How did people program working solutions before instant online answers and is it even possible to hole up in a completely distraction free, out of the way locale for that next great side project?
I'm jealous of the idea of the novelist holing up in a spartan cabin with just an idea and a typewriter. Maybe a dictionary, maybe some prepared research notes; but completely cut off and only running off meager brought materials.
So how would a programmer prepare enough to code up their idea without internet access? What documentation, books, or materials would one bring? Are these materials general, like journal articles about algorithms and CS? Or very specific to the OS, framework, standard library, etc? Are there first principles at each abstraction layer from bare metal, OS, user space, and application level that allows cobbling software solutions without external resources?

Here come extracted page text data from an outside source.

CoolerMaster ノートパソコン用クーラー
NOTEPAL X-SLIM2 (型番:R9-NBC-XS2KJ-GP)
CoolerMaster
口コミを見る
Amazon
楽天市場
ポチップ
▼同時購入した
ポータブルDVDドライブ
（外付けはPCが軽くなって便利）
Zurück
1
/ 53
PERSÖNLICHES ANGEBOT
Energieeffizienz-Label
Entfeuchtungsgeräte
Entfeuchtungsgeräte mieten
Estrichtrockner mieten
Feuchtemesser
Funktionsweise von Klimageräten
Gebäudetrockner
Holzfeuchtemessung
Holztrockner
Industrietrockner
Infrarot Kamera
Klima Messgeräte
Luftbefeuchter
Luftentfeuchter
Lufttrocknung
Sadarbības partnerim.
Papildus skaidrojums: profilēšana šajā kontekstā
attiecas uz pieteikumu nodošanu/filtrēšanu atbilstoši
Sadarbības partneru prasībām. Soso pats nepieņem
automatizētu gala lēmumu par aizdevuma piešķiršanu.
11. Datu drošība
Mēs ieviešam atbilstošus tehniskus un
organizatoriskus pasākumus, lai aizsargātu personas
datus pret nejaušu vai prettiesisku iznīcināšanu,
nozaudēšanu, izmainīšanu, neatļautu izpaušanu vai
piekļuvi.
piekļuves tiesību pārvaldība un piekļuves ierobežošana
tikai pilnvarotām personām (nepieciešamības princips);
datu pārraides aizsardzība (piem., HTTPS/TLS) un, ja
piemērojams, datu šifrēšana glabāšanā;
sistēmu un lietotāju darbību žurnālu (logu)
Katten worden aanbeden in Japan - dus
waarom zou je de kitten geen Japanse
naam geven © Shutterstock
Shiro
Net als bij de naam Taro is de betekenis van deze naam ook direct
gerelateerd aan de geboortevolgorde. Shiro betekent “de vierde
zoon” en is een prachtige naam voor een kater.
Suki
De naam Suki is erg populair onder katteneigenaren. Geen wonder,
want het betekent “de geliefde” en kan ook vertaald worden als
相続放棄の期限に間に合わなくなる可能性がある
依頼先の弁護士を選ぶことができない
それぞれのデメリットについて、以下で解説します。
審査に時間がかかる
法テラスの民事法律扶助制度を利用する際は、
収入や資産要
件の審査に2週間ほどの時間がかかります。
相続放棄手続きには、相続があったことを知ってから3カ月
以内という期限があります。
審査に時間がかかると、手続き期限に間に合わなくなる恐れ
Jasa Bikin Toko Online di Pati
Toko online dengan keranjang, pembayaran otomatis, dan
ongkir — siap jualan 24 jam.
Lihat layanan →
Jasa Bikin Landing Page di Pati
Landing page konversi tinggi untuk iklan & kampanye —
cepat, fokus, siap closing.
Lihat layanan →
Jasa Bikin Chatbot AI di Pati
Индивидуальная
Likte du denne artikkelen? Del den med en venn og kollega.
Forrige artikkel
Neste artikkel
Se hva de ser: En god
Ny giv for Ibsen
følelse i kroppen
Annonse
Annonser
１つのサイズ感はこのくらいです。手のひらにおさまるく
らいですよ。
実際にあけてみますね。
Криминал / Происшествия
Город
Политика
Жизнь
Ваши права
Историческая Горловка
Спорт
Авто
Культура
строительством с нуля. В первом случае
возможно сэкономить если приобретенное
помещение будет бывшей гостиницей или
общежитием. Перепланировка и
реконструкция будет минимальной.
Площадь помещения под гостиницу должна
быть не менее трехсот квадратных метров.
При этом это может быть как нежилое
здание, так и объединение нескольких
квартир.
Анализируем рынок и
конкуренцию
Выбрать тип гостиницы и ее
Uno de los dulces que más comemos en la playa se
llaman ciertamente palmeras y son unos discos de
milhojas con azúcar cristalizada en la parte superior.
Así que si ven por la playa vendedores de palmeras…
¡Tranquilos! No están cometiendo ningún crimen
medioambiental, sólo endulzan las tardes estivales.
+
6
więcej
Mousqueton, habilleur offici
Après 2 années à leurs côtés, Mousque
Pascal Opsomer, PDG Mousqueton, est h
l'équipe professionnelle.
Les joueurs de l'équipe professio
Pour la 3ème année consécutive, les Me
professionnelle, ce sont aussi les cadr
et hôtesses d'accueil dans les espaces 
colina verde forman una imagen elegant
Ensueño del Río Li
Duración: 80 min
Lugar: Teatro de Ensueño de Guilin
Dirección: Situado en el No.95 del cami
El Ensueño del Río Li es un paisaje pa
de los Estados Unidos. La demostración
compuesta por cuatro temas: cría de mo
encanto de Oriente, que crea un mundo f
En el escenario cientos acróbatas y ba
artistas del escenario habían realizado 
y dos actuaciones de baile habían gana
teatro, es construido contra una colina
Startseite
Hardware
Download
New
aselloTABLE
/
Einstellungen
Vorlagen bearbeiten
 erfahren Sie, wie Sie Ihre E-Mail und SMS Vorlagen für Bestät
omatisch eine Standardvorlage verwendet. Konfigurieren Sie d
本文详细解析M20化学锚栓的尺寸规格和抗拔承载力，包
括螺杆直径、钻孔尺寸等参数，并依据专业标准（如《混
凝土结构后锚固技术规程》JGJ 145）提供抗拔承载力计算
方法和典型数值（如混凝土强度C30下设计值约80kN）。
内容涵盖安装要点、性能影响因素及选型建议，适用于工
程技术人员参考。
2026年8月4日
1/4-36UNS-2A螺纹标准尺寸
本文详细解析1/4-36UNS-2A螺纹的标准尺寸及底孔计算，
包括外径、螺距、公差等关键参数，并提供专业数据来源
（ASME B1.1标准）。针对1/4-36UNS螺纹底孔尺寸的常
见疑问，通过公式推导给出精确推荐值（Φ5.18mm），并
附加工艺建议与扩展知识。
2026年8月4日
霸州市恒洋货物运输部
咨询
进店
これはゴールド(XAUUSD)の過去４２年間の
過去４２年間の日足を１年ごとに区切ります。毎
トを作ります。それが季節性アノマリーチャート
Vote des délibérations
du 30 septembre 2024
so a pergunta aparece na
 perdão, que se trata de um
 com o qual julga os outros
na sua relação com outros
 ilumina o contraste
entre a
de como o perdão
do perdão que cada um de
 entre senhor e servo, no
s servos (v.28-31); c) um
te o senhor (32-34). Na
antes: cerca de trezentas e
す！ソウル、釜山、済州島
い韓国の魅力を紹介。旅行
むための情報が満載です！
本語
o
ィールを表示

Now, are you expected? By who? This is your own project. Just do whatever works for you.
Then they sat in front of a computer and they wrote the program from the simplest subroutine up the tree and at some point totally trashed everything realizing they didn't fully understand the problem because architecting a program is difficult until you actually implement it. So back to the paper they did the exact same design algorithm using the new experience they had from actually trying to implement whatever they were doing but this time with the added experience of knowing more about the problem they were trying to solve. Then when the chance came to implement their program on a likely shared computer with limited time, they wrote this program the exact same way from the bottom up testing all the way until it was finished. Everytime I've asked a question on stackoverflow/exchange I realized half way through preparing and formatting my question that my program is too complicated, I should break up the logic and then I don't need to ask a question. I swear this is why they make posting there so tedious where you need carefully format and search for existing questions before posting a new one because odds are, you'll figure out what you trying to ask before even asking it.
https://meta.stackexchange.com/questions/221397/is-there-a-w...
You might not need to do everything in the fastest or most scalable way. Like how a writer in a cabin will produce something that later needs editing and typesetting for mass distribution. So, like, if you forgot how to use an SQL database or didn’t bring Postgres, just serialize a big hash table and do your queries in your programming language.
So you can build the program out of parts that you might need to replace once you’re back online.
You can also do a lot of work with a specification language like TLA+ where you don’t need to actually implement every algorithm. If you need a hash function you can just postulate a function from your domain type to the naturals.
* Download Wikipedia data dump.
* Download documentation for the technologies you will be using.
* Make sure you have power.
* Take backups regularly.
* If you get stuck, think and solve the problem. Consider it as an opportunity to employ your brain in a way you (probably) have not done before.
If it's just for personal use, and/or you don't care about people using it, go for it. But if you care about adoption/traction, I would suggest surrounding yourself with people that may use your software, and constantly solicit their candid feedback (e.g. show them the software, but not tell them it's yours, etc...). Building software should be a collaborative process between you and your customer.